→ PROVIDED MATERIAL
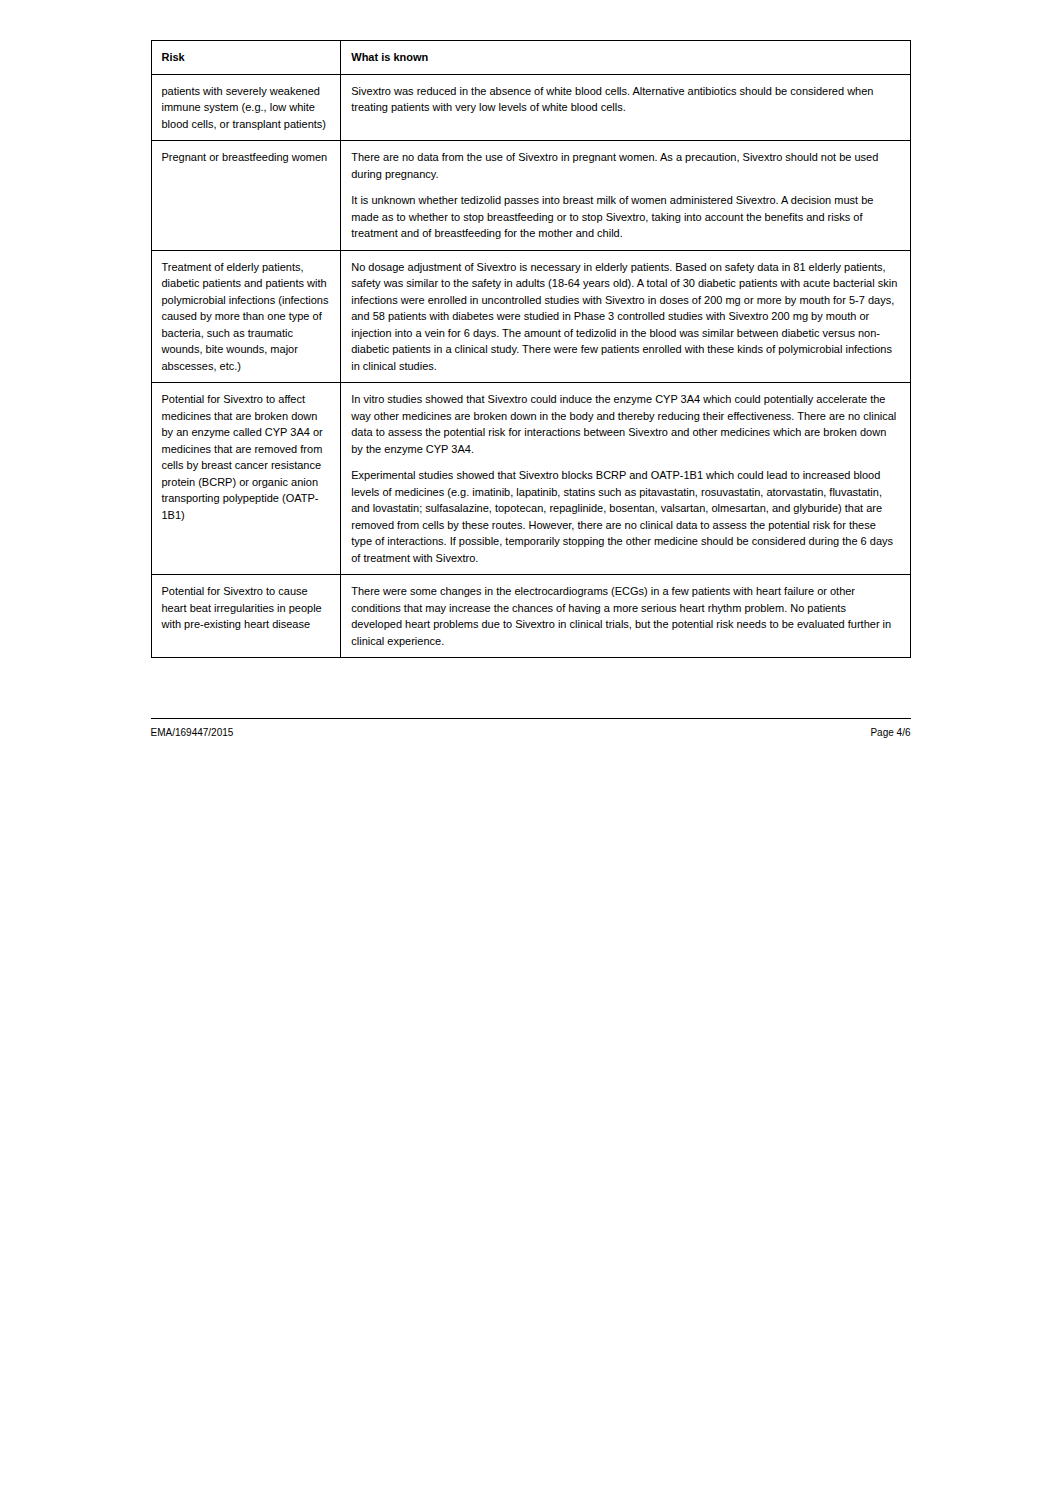| Risk | What is known |
| --- | --- |
| patients with severely weakened immune system (e.g., low white blood cells, or transplant patients) | Sivextro was reduced in the absence of white blood cells. Alternative antibiotics should be considered when treating patients with very low levels of white blood cells. |
| Pregnant or breastfeeding women | There are no data from the use of Sivextro in pregnant women. As a precaution, Sivextro should not be used during pregnancy. It is unknown whether tedizolid passes into breast milk of women administered Sivextro. A decision must be made as to whether to stop breastfeeding or to stop Sivextro, taking into account the benefits and risks of treatment and of breastfeeding for the mother and child. |
| Treatment of elderly patients, diabetic patients and patients with polymicrobial infections (infections caused by more than one type of bacteria, such as traumatic wounds, bite wounds, major abscesses, etc.) | No dosage adjustment of Sivextro is necessary in elderly patients. Based on safety data in 81 elderly patients, safety was similar to the safety in adults (18-64 years old). A total of 30 diabetic patients with acute bacterial skin infections were enrolled in uncontrolled studies with Sivextro in doses of 200 mg or more by mouth for 5-7 days, and 58 patients with diabetes were studied in Phase 3 controlled studies with Sivextro 200 mg by mouth or injection into a vein for 6 days. The amount of tedizolid in the blood was similar between diabetic versus non-diabetic patients in a clinical study. There were few patients enrolled with these kinds of polymicrobial infections in clinical studies. |
| Potential for Sivextro to affect medicines that are broken down by an enzyme called CYP 3A4 or medicines that are removed from cells by breast cancer resistance protein (BCRP) or organic anion transporting polypeptide (OATP-1B1) | In vitro studies showed that Sivextro could induce the enzyme CYP 3A4 which could potentially accelerate the way other medicines are broken down in the body and thereby reducing their effectiveness. There are no clinical data to assess the potential risk for interactions between Sivextro and other medicines which are broken down by the enzyme CYP 3A4. Experimental studies showed that Sivextro blocks BCRP and OATP-1B1 which could lead to increased blood levels of medicines (e.g. imatinib, lapatinib, statins such as pitavastatin, rosuvastatin, atorvastatin, fluvastatin, and lovastatin; sulfasalazine, topotecan, repaglinide, bosentan, valsartan, olmesartan, and glyburide) that are removed from cells by these routes. However, there are no clinical data to assess the potential risk for these type of interactions. If possible, temporarily stopping the other medicine should be considered during the 6 days of treatment with Sivextro. |
| Potential for Sivextro to cause heart beat irregularities in people with pre-existing heart disease | There were some changes in the electrocardiograms (ECGs) in a few patients with heart failure or other conditions that may increase the chances of having a more serious heart rhythm problem. No patients developed heart problems due to Sivextro in clinical trials, but the potential risk needs to be evaluated further in clinical experience. |
EMA/169447/2015 Page 4/6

→ WHAT THE EXERCISE ASKS
In your copy, include no pictures; print every line above exactly.

→ TASK ANSWER
| Risk | What is known |
| --- | --- |
| patients with severely weakened immune system (e.g., low white blood cells, or transplant patients) | Sivextro was reduced in the absence of white blood cells. Alternative antibiotics should be considered when treating patients with very low levels of white blood cells. |
| Pregnant or breastfeeding women | There are no data from the use of Sivextro in pregnant women. As a precaution, Sivextro should not be used during pregnancy. It is unknown whether tedizolid passes into breast milk of women administered Sivextro. A decision must be made as to whether to stop breastfeeding or to stop Sivextro, taking into account the benefits and risks of treatment and of breastfeeding for the mother and child. |
| Treatment of elderly patients, diabetic patients and patients with polymicrobial infections (infections caused by more than one type of bacteria, such as traumatic wounds, bite wounds, major abscesses, etc.) | No dosage adjustment of Sivextro is necessary in elderly patients. Based on safety data in 81 elderly patients, safety was similar to the safety in adults (18-64 years old). A total of 30 diabetic patients with acute bacterial skin infections were enrolled in uncontrolled studies with Sivextro in doses of 200 mg or more by mouth for 5-7 days, and 58 patients with diabetes were studied in Phase 3 controlled studies with Sivextro 200 mg by mouth or injection into a vein for 6 days. The amount of tedizolid in the blood was similar between diabetic versus non-diabetic patients in a clinical study. There were few patients enrolled with these kinds of polymicrobial infections in clinical studies. |
| Potential for Sivextro to affect medicines that are broken down by an enzyme called CYP 3A4 or medicines that are removed from cells by breast cancer resistance protein (BCRP) or organic anion transporting polypeptide (OATP-1B1) | In vitro studies showed that Sivextro could induce the enzyme CYP 3A4 which could potentially accelerate the way other medicines are broken down in the body and thereby reducing their effectiveness. There are no clinical data to assess the potential risk for interactions between Sivextro and other medicines which are broken down by the enzyme CYP 3A4. Experimental studies showed that Sivextro blocks BCRP and OATP-1B1 which could lead to increased blood levels of medicines (e.g. imatinib, lapatinib, statins such as pitavastatin, rosuvastatin, atorvastatin, fluvastatin, and lovastatin; sulfasalazine, topotecan, repaglinide, bosentan, valsartan, olmesartan, and glyburide) that are removed from cells by these routes. However, there are no clinical data to assess the potential risk for these type of interactions. If possible, temporarily stopping the other medicine should be considered during the 6 days of treatment with Sivextro. |
| Potential for Sivextro to cause heart beat irregularities in people with pre-existing heart disease | There were some changes in the electrocardiograms (ECGs) in a few patients with heart failure or other conditions that may increase the chances of having a more serious heart rhythm problem. No patients developed heart problems due to Sivextro in clinical trials, but the potential risk needs to be evaluated further in clinical experience. |
EMA/169447/2015 Page 4/6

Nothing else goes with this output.